Figure 1: Study Overview

A: Depiction of the extraction of TOPCAT and EHR patients with HFpEF. B: Second Panel: Narrowing and acquisition of TOPCAT variables to 65 clinically relevant variables with rule-based mapping to EHR variables. C: Third panel: univariate and multivariate covariate comparison between TOPCAT and EHR patients with HFpEF across multiple sensitivity analyses comparing the different TOPCAT treatment arms and those with and without prior HF hospitalizations with first and last admission encounters within the EHR patients with HFpEF, and two definitions of EHR patients with HFpEF derived by EF. Fourth panel: Assessing the generalizability of TOPAT by deriving personalized hazard ratios for spironolactone use in the TOPCAT participants, training an extreme gradient boosting classifier on the most important covariates for determining these HRs and applying it to the EHR patients with HFpEF, comparing composite cardiovascular outcomes in the EHR patients with HFpEF stratified by predicted personalized benefit and being on spironolactone, and finally assessing the representation of EHR patients with HFpEF in the TOPCAT population by calculating the percentile distance each EHR patient is from the median TOPCAT participant. Abbreviations: EHR: Electronic Health Record, HR: Hazard Ratio, YNHHS: Yale New Haven Hospital System

View this table:

Table 1: Selected Population Characteristics of the TOPCAT participants compared with EHR patients with HFpEF in 5 different hospital sites.

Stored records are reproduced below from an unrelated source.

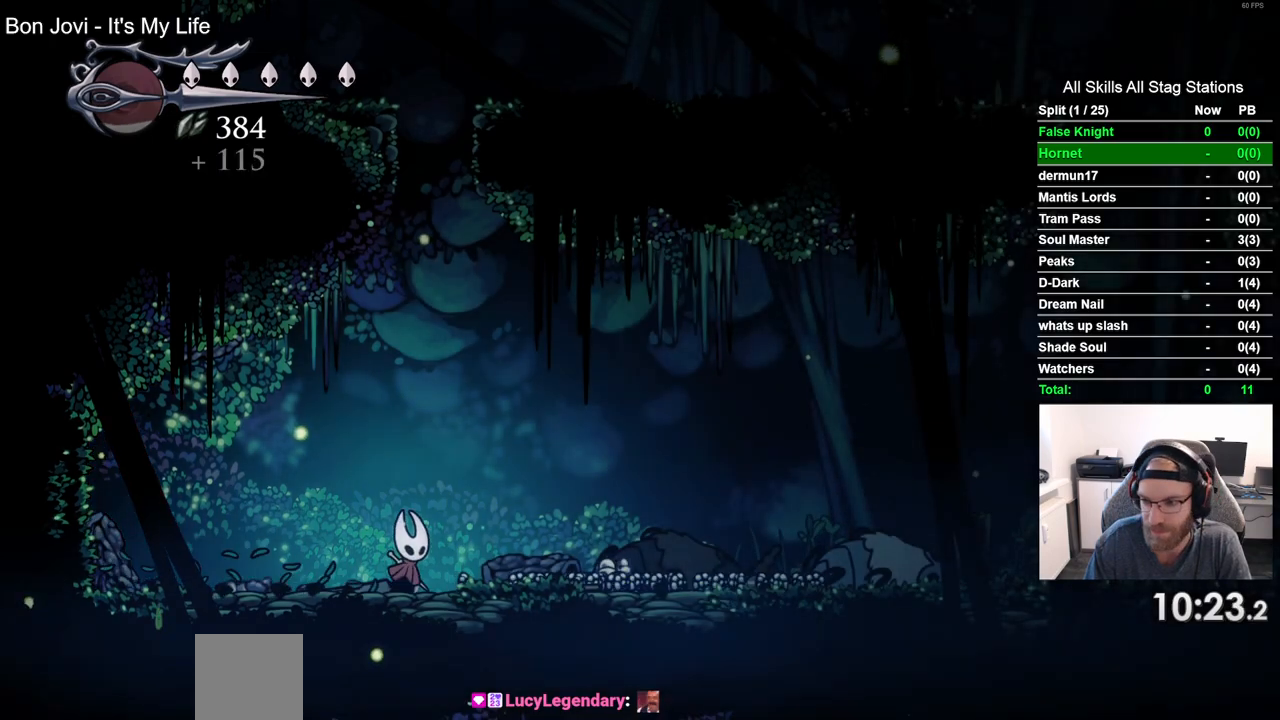
{"buttons": ["DPAD_RIGHT"], "left_stick": "center", "right_stick": "center", "events": []}
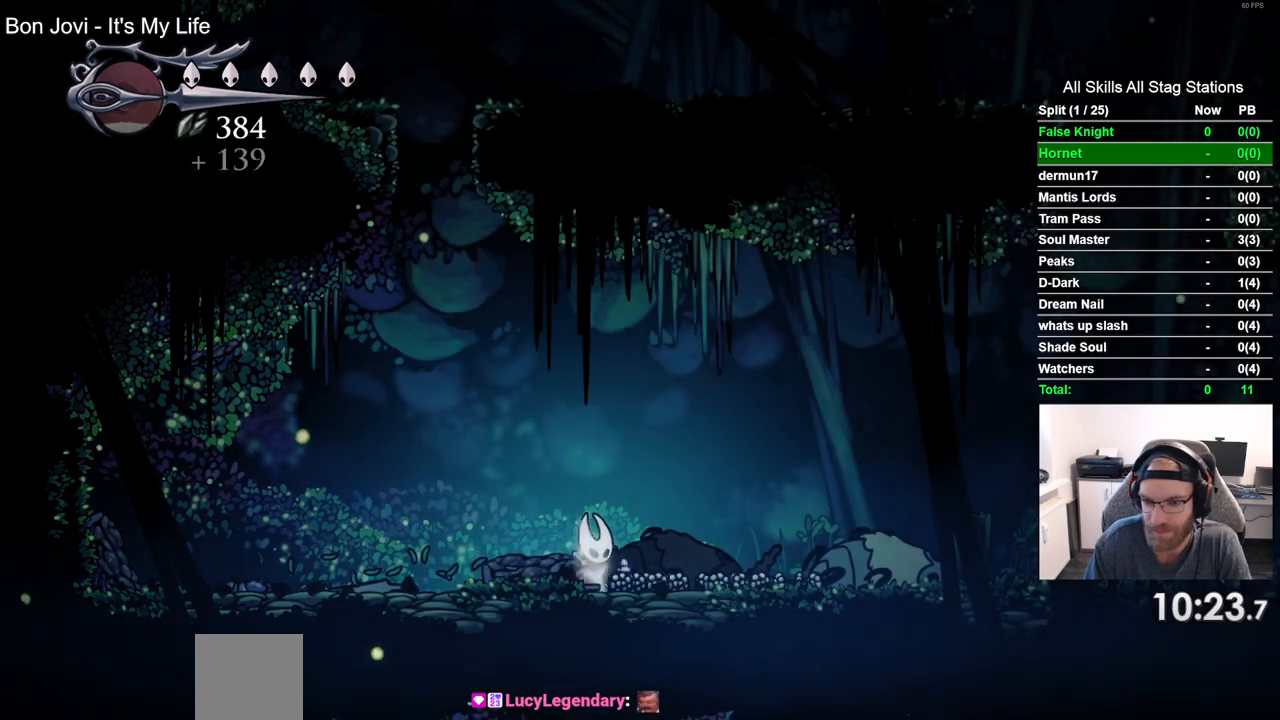
{"buttons": ["DPAD_RIGHT"], "left_stick": "center", "right_stick": "center", "events": []}
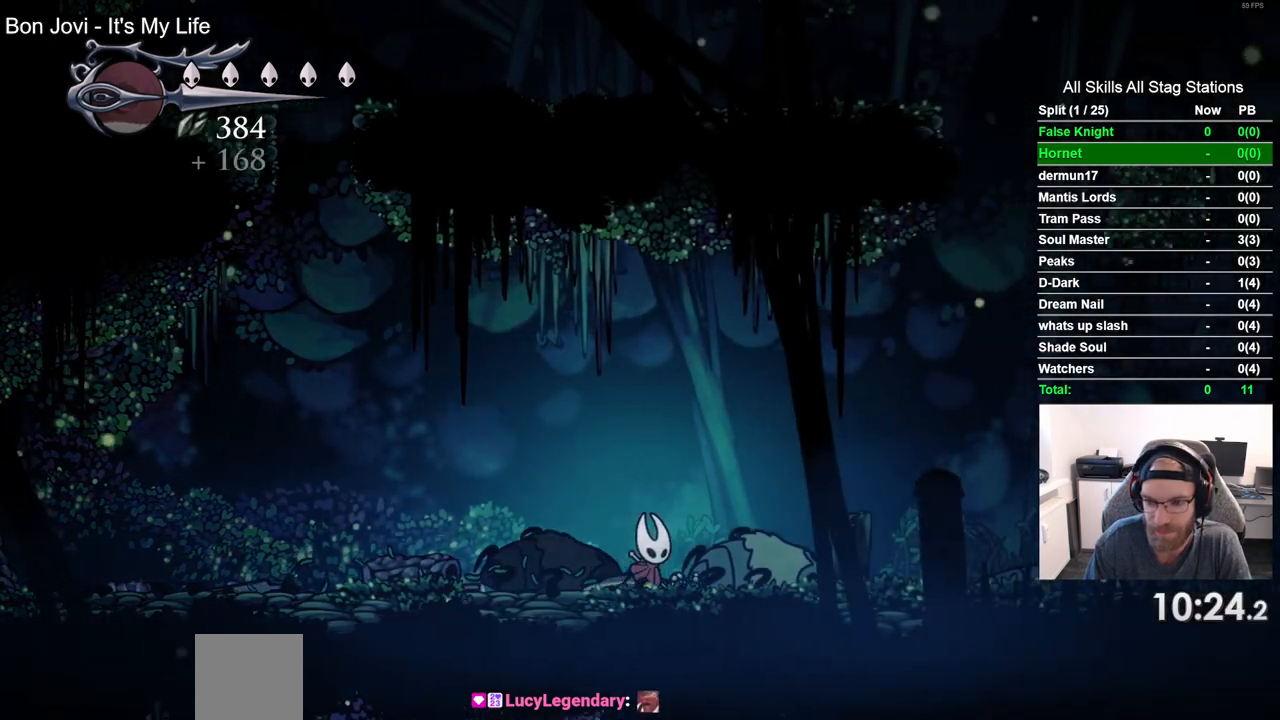
{"buttons": ["DPAD_RIGHT"], "left_stick": "center", "right_stick": "center", "events": []}
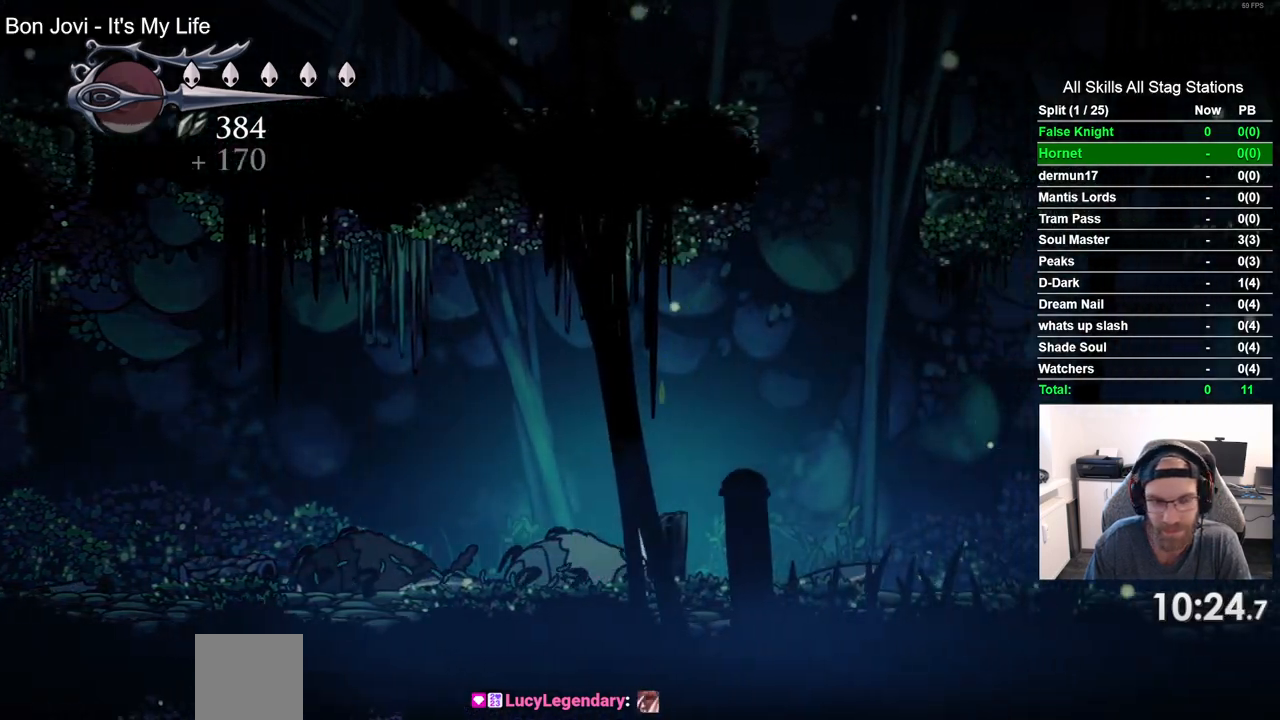
{"buttons": ["DPAD_RIGHT"], "left_stick": "center", "right_stick": "center", "events": []}
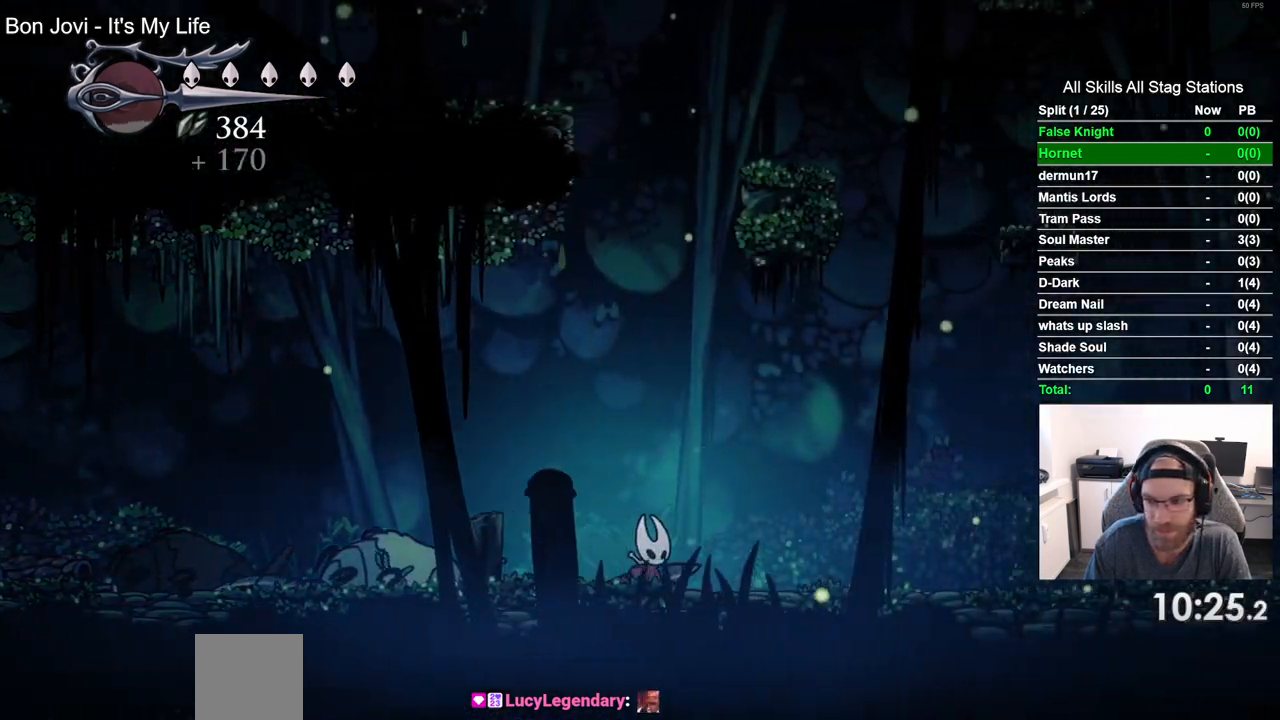
{"buttons": ["DPAD_RIGHT"], "left_stick": "center", "right_stick": "center", "events": []}
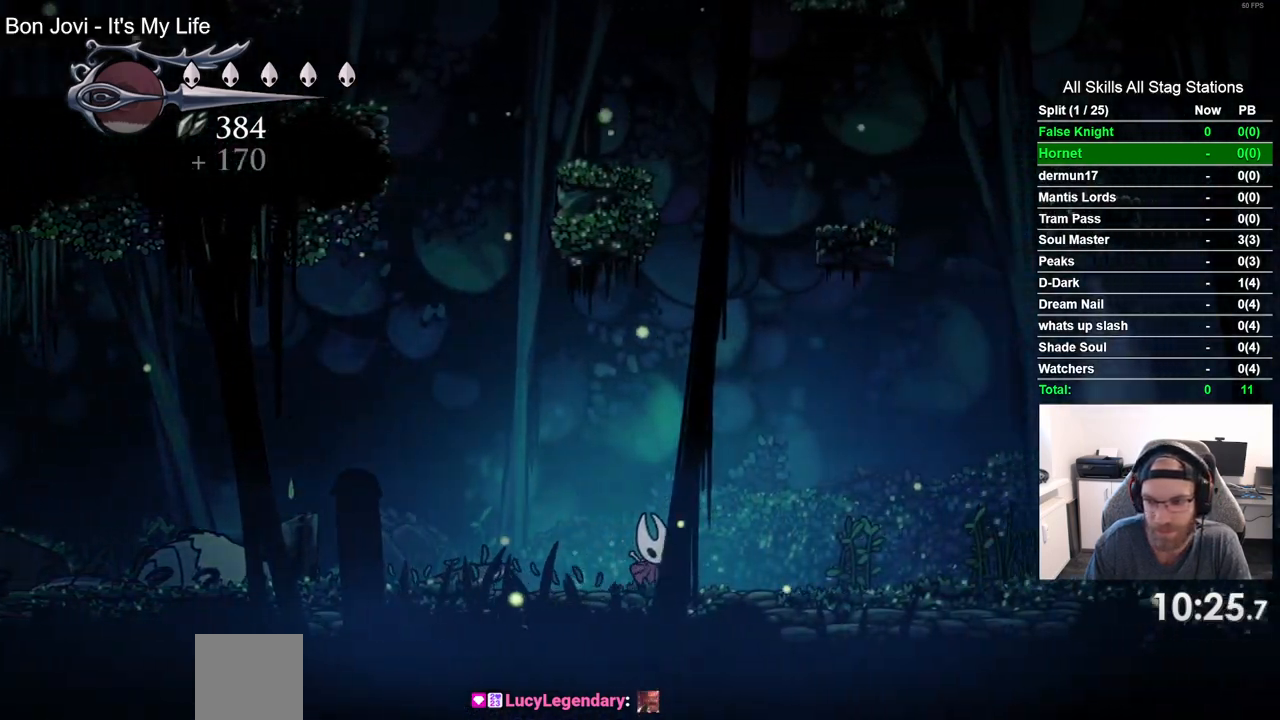
{"buttons": ["DPAD_RIGHT"], "left_stick": "center", "right_stick": "center", "events": []}
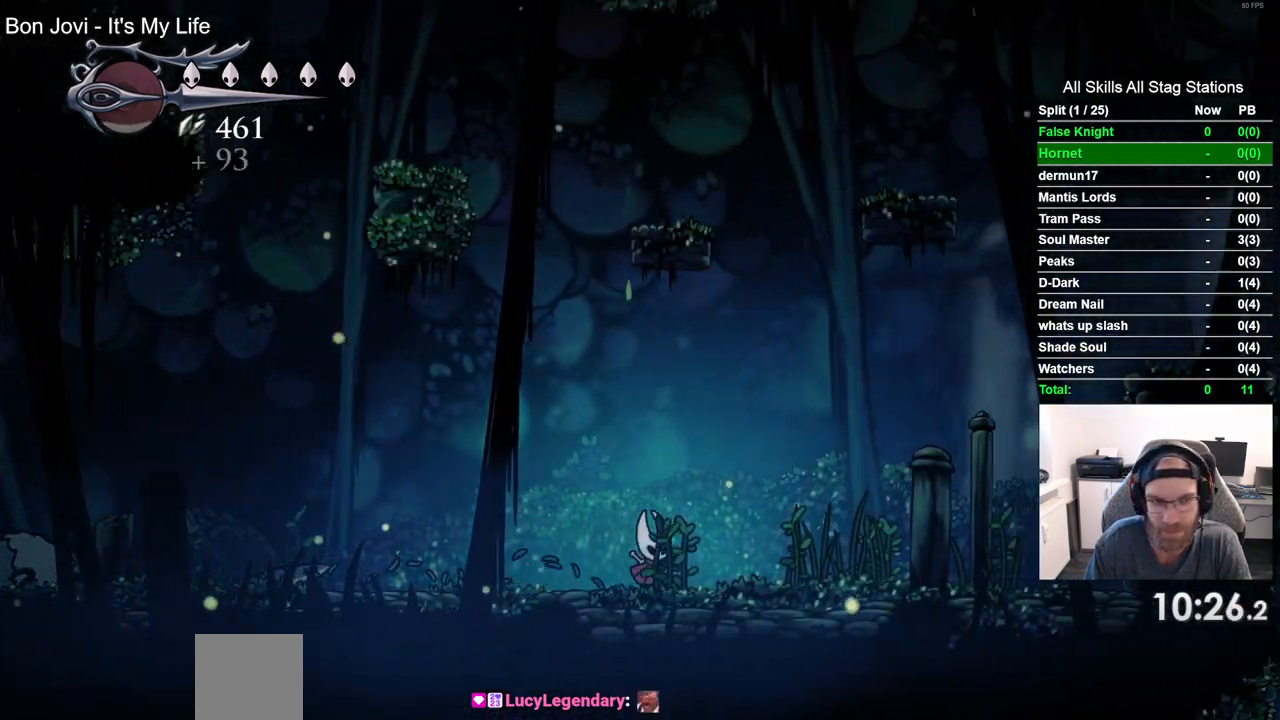
{"buttons": ["DPAD_RIGHT"], "left_stick": "center", "right_stick": "center", "events": []}
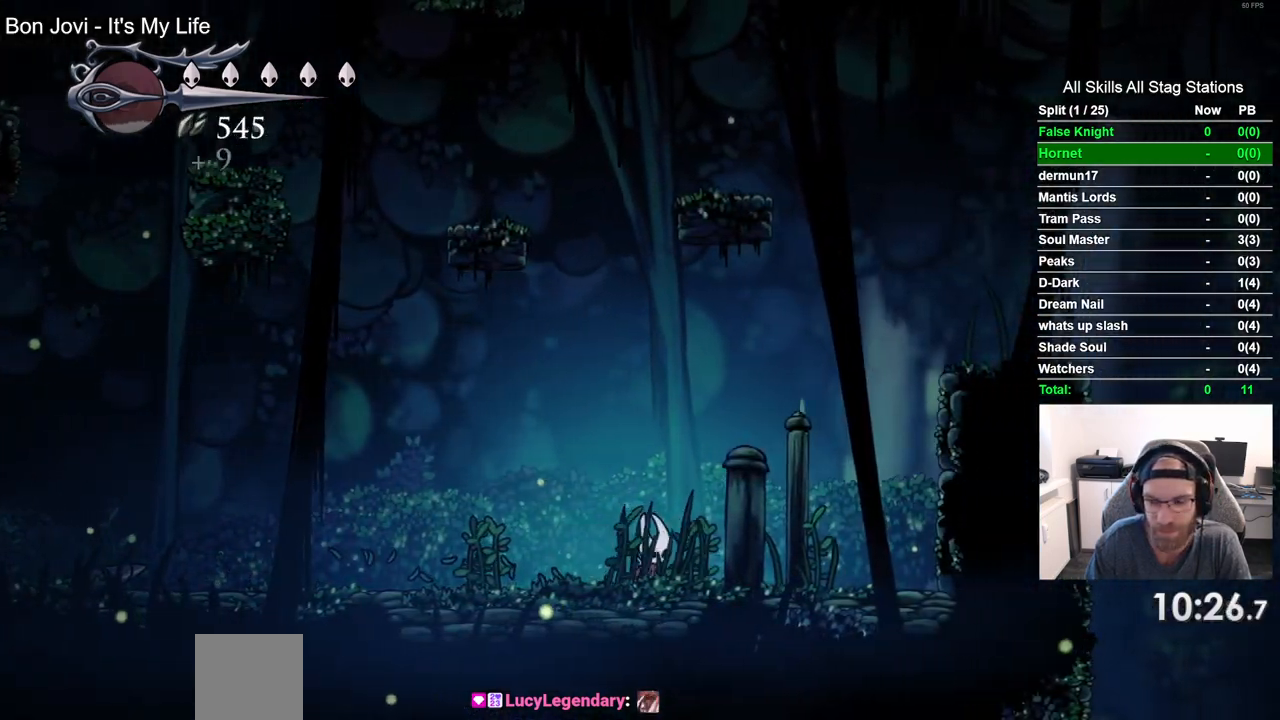
{"buttons": ["CROSS", "DPAD_RIGHT"], "left_stick": "center", "right_stick": "center", "events": [[133, "CROSS", "down"]]}
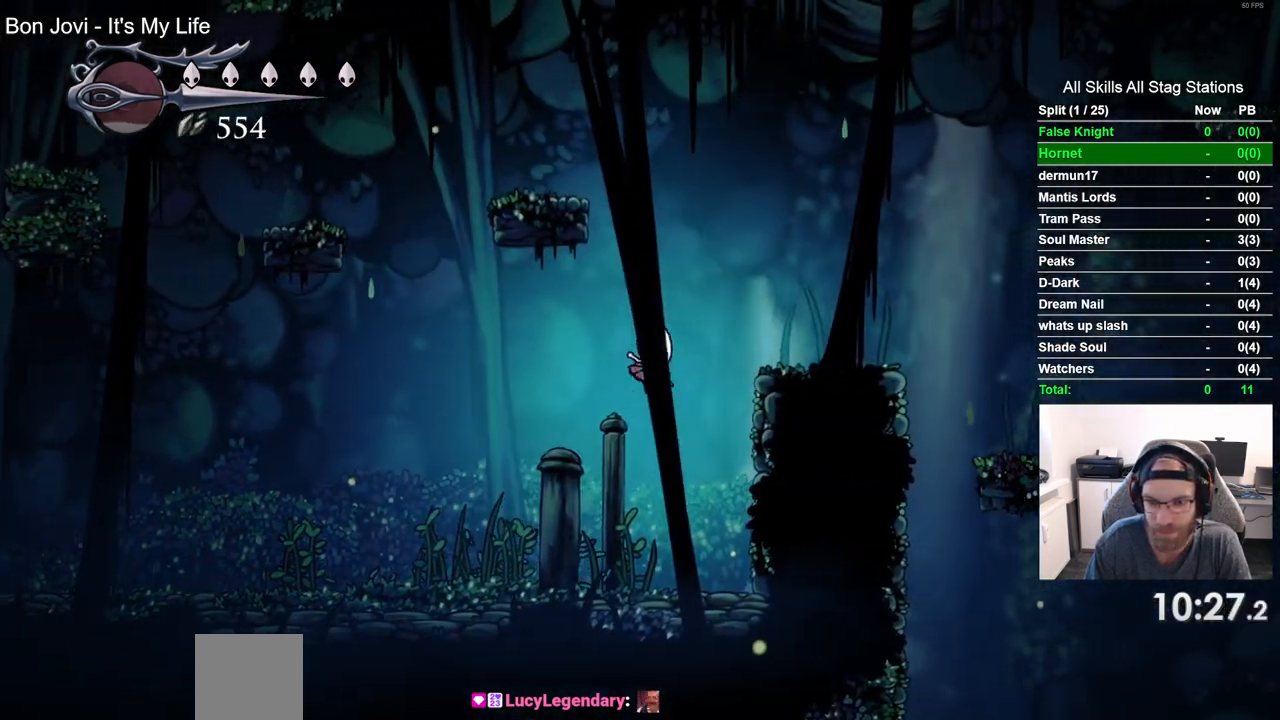
{"buttons": ["DPAD_RIGHT"], "left_stick": "center", "right_stick": "center", "events": [[217, "CROSS", "up"]]}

Two clinicians (PT and EKO) collaboratively defined the computational phenotype of each of the 65 TOPCAT variables and outcomes to be deployed in the EPIC Clarity® extracts to map the TOPCAT variables. These included tables summarizing structured data such as conditions, procedures, laboratory values, and medications and semi-structured data such as echocardiogram reports from the EHR. For those with multiple hospitalizations, a random hospitalization encounter was chosen as the start date, and outpatient medications, procedures, conditions, vital signs, and laboratory values were included, if available, to simulate a baseline phenotypic profile similar to the TOPCAT participants (Online Supplement).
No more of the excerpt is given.